Executing the concept successfully over the long term is another concern, some said, noting A&P historically has encountered difficulty translating its ideas into profits. "A&P's history is full of inspirational new initiatives that oftentimes don't work for a variety of reasons," Burt P. Flickinger III, managing director of Strategic Resource Group, New York, told SN.
There are some indications that A&P is looking to revise its approach to its discount Food Basics stores, which haven't met with the same success in the United States as they have in Canada, where they originated, sources said. According to Flickinger, the Canadian Food Basics stores have the advantage of a head start in the discount format and fewer price competitors. Yet, that's changing as Loblaw and Sobeys are getting more aggressive with their own discount boxes.
In the United States, A&P operates 25 Food Basics locations in New York, New Jersey, Ohio and Michigan, according to A&P's Web site. Nearly all are converted from conventional stores. The first U.S. units opened in late 2001.
Executed properly, the hard discount store "brings a phenomenal return on invested capital," said Caicco. Theoretically, such stores succeed through lower costs in labor, advertising and design, while generating better margins through an increased ratio of private label and perishables than conventional stores.
However, return on capital -- which can be as high as 78%, according to estimates by Caicco -- takes longer to achieve in discount formats than in typical supermarkets. That's because the former advertises less and tends to have lower brand recognition. "You might hear Food Basics isn't doing well, but you have to remember these things take a long time to mature.

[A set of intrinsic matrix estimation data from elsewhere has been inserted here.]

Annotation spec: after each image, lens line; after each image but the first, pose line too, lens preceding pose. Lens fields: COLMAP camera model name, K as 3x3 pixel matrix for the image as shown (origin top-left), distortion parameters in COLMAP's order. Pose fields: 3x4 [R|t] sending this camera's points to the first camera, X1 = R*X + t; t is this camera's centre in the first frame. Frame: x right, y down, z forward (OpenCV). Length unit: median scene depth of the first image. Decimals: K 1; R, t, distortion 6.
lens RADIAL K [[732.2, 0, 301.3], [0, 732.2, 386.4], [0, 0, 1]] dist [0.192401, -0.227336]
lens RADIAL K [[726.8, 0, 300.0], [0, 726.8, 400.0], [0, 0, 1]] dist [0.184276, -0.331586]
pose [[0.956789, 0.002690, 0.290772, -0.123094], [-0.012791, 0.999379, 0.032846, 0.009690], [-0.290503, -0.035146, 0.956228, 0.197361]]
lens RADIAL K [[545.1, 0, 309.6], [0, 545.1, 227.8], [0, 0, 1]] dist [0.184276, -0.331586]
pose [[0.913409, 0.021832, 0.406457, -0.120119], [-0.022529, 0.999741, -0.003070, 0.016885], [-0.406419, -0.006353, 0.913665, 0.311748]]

A store can start as low as $7 a foot [in weekly sales], climb to $8 or $8.50 in year one, $9.50 to $10 in year two, then head to $11 to $12 in year three," he said. "They look modest at first, but that's typically how it goes."

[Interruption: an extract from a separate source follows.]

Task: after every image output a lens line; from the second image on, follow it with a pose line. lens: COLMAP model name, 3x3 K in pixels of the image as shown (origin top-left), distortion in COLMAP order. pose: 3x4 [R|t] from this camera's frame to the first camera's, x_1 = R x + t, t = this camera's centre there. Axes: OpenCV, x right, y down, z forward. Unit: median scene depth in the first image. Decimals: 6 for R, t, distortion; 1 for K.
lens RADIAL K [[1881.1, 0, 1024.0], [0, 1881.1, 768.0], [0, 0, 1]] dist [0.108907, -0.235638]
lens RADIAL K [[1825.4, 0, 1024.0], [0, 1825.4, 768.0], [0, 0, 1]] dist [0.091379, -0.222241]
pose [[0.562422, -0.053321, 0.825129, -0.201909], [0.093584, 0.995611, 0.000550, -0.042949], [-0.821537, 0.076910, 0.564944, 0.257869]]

While some U.S. retailers -- such as Supervalu, which operates Save-a-Lot; and Albrecht, which operates Aldi -- have been hugely successful with a discount format, other companies have tried and failed, Flickinger noted.
One issue that would-be discounters have encountered is getting the labor scheduled properly. "If you're trying to keep labor at 5% of sales, it can be difficult to get labor efficiently coordinated when the trucks get in. Keeping the shelves stocked can also be difficult," Flickinger noted. "Another possible outcome of tight labor is what reportedly happened to A&P when authorities in Michigan found widespread rodent infestation at one store. The way the consumer looks at it, that's not an issue unique to one store. It's all stores."
Christian Haub, A&P's chief operating officer, has said the company will convert conventional stores to Food Basics "where appropriate," which observers interpreted as those with low volume and that can be converted with the blessing of labor unions. Sources said unions generally have been approving of special contracts for converted discount stores that otherwise might close.
"If you have an A&P that's doing $100,000 a week and sucking air, a change to a Food Basics that can do $300,000 weekly will obviously generate a better return," Kochensperger said. "But it's not going to be the right solution for a store already doing $350,000 to $400,000 a week."
While A&P fights to reinvent itself behind store concepts that skew both upscale and down, Kochensperger said the strategy makes sense given stratification of incomes in the United States. "I believe we're becoming a bi-modal society," he said. "The rich are getting richer, and more people are dropping out of the middle class and into what I call the struggling class. If I'm a retailer, I'd think I better go upscale or downscale, or both, as A&P is trying. I think the strategy has merit."